(PROBLEM):
What lines in the entries below contain the word "hardback"? Copy all of them.
___
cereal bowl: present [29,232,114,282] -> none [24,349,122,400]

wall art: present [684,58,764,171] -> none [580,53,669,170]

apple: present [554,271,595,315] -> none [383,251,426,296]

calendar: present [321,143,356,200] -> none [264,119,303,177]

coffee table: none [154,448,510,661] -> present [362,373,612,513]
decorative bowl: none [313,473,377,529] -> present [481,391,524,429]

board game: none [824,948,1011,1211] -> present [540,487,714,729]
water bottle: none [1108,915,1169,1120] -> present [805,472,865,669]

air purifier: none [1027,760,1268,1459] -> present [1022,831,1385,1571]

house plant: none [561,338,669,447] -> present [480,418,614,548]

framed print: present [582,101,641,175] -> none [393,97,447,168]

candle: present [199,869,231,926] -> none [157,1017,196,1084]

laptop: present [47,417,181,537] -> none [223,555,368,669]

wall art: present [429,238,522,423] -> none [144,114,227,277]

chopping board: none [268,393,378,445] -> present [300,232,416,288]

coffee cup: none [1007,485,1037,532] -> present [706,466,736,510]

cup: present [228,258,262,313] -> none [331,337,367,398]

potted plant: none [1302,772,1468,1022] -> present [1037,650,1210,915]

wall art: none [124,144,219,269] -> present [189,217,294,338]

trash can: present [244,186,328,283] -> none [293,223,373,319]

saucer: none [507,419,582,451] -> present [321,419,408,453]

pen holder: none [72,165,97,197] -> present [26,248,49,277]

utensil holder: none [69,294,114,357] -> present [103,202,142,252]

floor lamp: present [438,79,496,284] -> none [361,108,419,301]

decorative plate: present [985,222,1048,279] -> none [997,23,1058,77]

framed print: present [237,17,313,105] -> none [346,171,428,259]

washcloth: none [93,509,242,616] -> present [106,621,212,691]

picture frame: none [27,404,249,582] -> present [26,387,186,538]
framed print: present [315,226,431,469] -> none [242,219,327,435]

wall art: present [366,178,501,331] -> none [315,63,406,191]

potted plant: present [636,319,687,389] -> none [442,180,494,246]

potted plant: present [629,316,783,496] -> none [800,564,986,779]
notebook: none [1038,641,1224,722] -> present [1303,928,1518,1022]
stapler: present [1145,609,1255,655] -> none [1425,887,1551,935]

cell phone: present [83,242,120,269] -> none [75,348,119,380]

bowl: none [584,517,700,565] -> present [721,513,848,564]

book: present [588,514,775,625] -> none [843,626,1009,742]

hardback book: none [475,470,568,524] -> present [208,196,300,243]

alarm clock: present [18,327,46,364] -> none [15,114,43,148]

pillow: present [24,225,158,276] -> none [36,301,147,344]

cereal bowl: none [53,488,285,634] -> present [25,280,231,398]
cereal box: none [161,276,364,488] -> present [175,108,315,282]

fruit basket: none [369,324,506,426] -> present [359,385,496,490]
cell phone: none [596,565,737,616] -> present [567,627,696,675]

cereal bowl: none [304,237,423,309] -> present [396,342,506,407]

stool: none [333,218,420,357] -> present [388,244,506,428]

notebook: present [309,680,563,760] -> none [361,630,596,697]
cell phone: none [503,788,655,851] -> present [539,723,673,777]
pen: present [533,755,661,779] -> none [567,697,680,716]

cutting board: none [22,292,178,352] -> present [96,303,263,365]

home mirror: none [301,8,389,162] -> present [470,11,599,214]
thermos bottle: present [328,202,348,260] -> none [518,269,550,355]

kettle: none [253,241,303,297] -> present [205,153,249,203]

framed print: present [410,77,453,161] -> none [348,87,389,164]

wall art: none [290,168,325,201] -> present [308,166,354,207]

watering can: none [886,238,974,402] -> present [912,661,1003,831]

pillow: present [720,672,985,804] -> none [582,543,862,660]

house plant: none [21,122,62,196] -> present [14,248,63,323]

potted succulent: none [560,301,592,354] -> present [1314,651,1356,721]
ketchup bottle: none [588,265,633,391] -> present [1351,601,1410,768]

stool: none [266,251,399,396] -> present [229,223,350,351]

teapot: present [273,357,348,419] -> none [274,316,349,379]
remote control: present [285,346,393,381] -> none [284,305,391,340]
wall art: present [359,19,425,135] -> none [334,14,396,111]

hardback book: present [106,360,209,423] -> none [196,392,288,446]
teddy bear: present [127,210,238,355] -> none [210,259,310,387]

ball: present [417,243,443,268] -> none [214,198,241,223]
___
(ANSWER SECTION):
hardback book: none [475,470,568,524] -> present [208,196,300,243]
hardback book: present [106,360,209,423] -> none [196,392,288,446]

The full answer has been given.